I-Corps: Translation potential of an Artificial Intelligence-based tool to provide feedback to medical students

$500K USD

Funder National Science Foundation (US)
Recipient Organization Medical College of Wisconsin
Country United States
Start Date Dec 15, 2024
End Date May 31, 2025
Duration 167 days
Number of Grantees 1
Roles Principal Investigator
Data Source National Science Foundation (US)
Grant ID 2445752
Grant Description

The broader impact and commercial potential of this I-Corps project is the development of a software simulation platform that provides medical students and their educators with actionable, performance-based feedback on their readiness to practice medicine. While simulation experiences are ubiquitous in health professions education in the form of Objective Structured Clinical Evaluations (OSCEs), current information systems are not yet able to “close the loop” and provide students and their teachers with immediate feedback.
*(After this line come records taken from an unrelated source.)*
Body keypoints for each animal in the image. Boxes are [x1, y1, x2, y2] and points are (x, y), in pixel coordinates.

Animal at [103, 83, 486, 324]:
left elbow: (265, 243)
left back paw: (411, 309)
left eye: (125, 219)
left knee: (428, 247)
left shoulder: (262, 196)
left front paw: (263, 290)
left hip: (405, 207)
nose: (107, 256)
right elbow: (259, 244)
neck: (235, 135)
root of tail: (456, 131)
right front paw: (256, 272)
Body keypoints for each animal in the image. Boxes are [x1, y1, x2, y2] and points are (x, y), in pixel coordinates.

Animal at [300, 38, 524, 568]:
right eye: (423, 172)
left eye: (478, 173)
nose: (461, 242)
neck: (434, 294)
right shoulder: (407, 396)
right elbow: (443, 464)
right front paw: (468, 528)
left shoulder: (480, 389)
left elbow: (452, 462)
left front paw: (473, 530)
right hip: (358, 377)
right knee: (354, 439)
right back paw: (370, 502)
The proposed technology provides students participating in authentic, immersive clinical simulations with comprehensive, real-time, actionable feedback designed to help them improve their clinical competencies efficiently. The platform is designed to provide seamless data capture, analysis, visualization and individualized reporting, which may provide solutions to real challenges faced by medical schools, residency training programs, colleges of pharmacy, and physician associate training programs.
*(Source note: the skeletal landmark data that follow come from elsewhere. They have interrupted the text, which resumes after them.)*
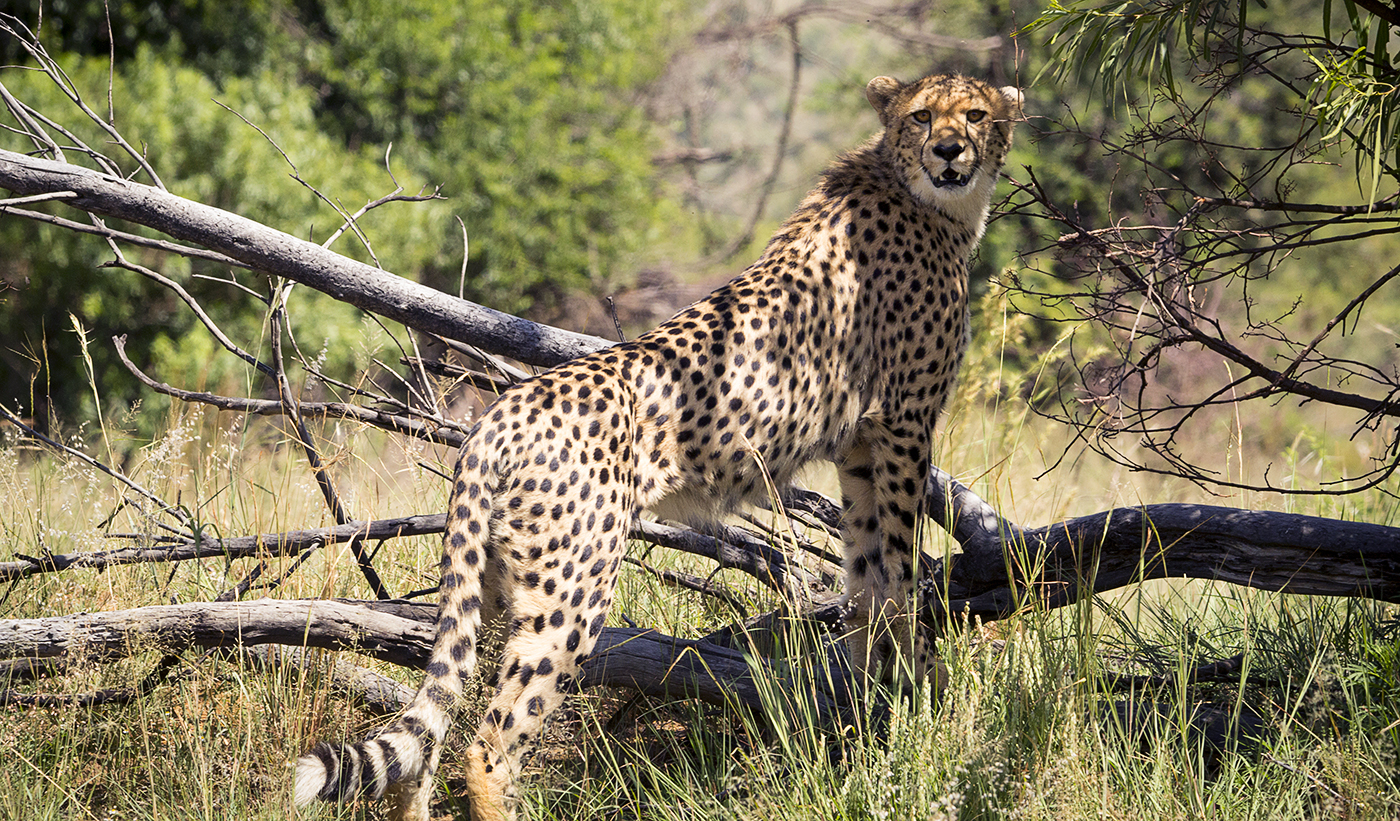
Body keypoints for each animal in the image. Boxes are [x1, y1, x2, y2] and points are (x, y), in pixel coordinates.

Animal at [293, 72, 1020, 821]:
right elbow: (901, 575)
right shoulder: (901, 425)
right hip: (574, 585)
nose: (949, 150)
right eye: (922, 117)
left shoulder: (859, 446)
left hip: (491, 579)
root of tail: (503, 411)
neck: (926, 198)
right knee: (491, 742)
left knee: (437, 715)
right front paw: (920, 694)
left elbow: (869, 574)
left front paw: (875, 702)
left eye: (974, 115)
This I-Corps project utilizes experiential learning coupled with first-hand investigation of the industry ecosystem to assess the translation potential of a simulation platform that is designed to prepare medical school students near graduation for transition to independent practice. Current Complex Objective Structured Clinical Evaluations (OSCEs) require significant resources, and data reporting may takes weeks, reducing the impact.

In this simulation, students demonstrate to 14 evaluators that they can perform 13 core professional activities (as defined by the American Association of Medical Colleges) unsupervised. The value of the simulation in preparing medical students for safe and effective clinical practice and providing medical schools and residency training programs with critical programmatic information has been demonstrated.
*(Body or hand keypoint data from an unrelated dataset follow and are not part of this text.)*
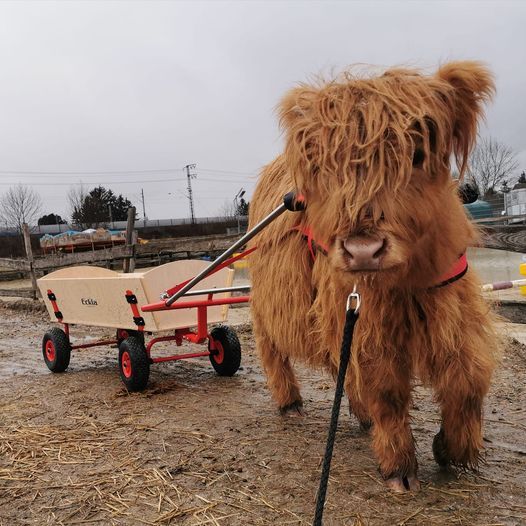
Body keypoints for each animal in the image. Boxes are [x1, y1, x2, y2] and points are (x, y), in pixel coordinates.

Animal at [250, 63, 502, 496]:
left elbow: (467, 378)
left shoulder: (452, 307)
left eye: (417, 154)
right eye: (327, 166)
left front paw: (452, 449)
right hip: (267, 307)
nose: (363, 250)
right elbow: (384, 386)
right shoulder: (368, 321)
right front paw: (399, 467)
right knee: (273, 351)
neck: (408, 279)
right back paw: (290, 403)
Strategies have been tested for data collection, analysis, benchmarking, interpretation, visualization and data reporting to guide performance improvement and remediation. Artificial intelligence is being incorporated to address the unreliable process of manually grading patient care notes ensuring that all students receive consistent and actionable feedback.

The proposed technology may reduce the effort involved in simulation implementation and performance data reporting.

This award reflects NSF's statutory mission and has been deemed worthy of support through evaluation using the Foundation's intellectual merit and broader impacts review criteria.